Similar to a secured credit card is a credit-builder loan. With this type of loan, the amount you “borrow” is deposited into a savings account in your name, however you cannot access the money until you have paid the loan in full. Your payment history is reported to the credit bureaus, helping you to establish a positive credit history if you make all of your payments on time. Once you’ve repaid the loan, you can access the funds. Credit builder loans can be a bit hard to find, but they are often offered at smaller financial institutions like community banks and credit unions.
Consider a student credit card.
If you’re a college student looking to build your credit, you may want to consider a student credit card. Many credit card companies target college students specifically because of their future earning potential. In most cases, college students can be approved for a student credit card without a credit history, they just have to demonstrate enough income or assets to cover the minimum monthly payments. These types of credit cards can be a good way to establish credit, however it’s important to note that they usually have lower credit limits and higher interest rates than traditional credit cards.
Take out a store credit card.
Many stores offer private credit cards that can only be used at that particular retailer. Store credit cards typically have less-stringent underwriting standards, meaning they’re generally easier to obtain than a traditional credit card. For this reason, they can be a good way for someone with no credit, or poor credit, to begin working toward a strong credit score. Like student credit cards however, these types of cards usually come with relatively low credit limits and high interest rates, so it’s very important to use them responsibly.
Make your student loan payments on time.
If you’re a student or recent grad, there’s a good chance you have student loans. Even though many people cringe at the thought of paying back student loans, for someone with little to no credit history, student loan payments can be a great way to build credit.
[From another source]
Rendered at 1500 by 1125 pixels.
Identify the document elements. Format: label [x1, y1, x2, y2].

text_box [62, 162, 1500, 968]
Because student loan payments are reported to the credit bureaus, making your payments on time can pave the way for a strong credit score. Like other loans however, missing payments will hurt your credit history. To avoid missing monthly payments, you’ll need to ensure that they are affordable. If your student loan payments are currently too steep for you to keep up with, you may want to look into refinancing them.
As you can see, there are many different roads you can take to get from the world of no credit to the world of good credit. No matter which approach you decide to use, just remember the importance of making all of your payments on time, every time!